Items from a dataset:
=======
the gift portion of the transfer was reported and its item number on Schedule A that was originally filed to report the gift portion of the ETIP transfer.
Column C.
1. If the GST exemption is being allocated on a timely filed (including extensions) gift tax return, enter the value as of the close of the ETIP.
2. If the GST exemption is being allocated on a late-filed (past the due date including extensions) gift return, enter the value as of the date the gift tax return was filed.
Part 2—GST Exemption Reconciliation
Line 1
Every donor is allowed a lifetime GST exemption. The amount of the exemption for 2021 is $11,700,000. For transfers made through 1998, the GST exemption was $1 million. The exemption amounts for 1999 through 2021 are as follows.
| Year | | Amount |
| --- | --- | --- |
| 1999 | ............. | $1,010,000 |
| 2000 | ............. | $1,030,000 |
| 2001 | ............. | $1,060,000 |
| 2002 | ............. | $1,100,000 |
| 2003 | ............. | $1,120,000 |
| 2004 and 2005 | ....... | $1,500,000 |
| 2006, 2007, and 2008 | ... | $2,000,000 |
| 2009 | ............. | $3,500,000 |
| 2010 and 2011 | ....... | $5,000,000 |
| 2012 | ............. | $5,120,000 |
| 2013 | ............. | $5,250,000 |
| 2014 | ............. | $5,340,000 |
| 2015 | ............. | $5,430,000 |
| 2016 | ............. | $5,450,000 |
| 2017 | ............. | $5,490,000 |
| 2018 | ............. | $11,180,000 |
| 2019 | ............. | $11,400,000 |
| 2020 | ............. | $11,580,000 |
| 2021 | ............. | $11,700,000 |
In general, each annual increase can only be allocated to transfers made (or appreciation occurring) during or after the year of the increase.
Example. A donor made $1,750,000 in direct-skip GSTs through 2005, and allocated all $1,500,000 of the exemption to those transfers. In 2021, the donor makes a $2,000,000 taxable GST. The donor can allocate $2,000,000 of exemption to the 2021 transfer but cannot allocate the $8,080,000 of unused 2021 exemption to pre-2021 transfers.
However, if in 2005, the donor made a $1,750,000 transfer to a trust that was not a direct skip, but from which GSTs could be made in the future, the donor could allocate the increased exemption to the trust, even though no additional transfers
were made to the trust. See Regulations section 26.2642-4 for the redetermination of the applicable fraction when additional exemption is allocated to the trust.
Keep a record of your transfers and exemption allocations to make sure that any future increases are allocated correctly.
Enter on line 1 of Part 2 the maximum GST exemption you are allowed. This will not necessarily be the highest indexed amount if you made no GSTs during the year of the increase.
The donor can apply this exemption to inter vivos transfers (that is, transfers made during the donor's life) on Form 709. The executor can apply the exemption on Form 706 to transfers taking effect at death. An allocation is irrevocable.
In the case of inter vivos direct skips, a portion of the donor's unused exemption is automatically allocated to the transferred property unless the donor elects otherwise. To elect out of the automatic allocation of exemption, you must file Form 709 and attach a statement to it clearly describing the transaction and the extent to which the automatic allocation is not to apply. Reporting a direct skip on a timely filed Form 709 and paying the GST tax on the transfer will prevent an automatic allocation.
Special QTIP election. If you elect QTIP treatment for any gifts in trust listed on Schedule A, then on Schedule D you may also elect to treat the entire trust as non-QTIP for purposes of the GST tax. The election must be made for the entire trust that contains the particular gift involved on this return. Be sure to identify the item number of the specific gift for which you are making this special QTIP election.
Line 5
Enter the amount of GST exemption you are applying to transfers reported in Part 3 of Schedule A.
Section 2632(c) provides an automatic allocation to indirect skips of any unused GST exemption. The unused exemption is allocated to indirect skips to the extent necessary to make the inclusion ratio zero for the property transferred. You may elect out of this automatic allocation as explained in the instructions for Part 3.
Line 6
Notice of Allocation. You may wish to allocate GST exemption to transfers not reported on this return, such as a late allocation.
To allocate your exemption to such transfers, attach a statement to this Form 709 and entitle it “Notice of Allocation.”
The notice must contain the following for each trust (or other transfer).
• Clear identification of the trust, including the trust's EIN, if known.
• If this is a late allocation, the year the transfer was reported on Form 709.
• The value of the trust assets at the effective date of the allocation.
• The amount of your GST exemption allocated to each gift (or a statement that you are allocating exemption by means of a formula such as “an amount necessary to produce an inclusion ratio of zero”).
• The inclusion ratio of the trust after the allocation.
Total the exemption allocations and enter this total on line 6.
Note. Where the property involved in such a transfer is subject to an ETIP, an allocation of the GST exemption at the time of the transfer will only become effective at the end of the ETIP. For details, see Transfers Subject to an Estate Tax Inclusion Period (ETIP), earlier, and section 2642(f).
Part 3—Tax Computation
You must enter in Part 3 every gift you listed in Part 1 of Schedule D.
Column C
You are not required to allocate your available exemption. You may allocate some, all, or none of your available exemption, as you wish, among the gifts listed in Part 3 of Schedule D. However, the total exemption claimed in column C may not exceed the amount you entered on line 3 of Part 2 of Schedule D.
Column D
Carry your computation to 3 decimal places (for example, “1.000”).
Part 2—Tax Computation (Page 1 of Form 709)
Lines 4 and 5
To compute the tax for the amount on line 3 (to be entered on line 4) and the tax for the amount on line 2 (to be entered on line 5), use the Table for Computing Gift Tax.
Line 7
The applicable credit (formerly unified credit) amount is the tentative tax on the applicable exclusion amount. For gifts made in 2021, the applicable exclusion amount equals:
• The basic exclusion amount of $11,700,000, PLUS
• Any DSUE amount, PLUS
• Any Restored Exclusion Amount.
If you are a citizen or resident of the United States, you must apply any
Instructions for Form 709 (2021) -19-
=======
Show all lines in the entries above where the string "future" appears.

However, if in 2005, the donor made a $1,750,000 transfer to a trust that was not a direct skip, but from which GSTs could be made in the future, the donor could allocate the increased exemption to the trust, even though no additional transfers
Keep a record of your transfers and exemption allocations to make sure that any future increases are allocated correctly.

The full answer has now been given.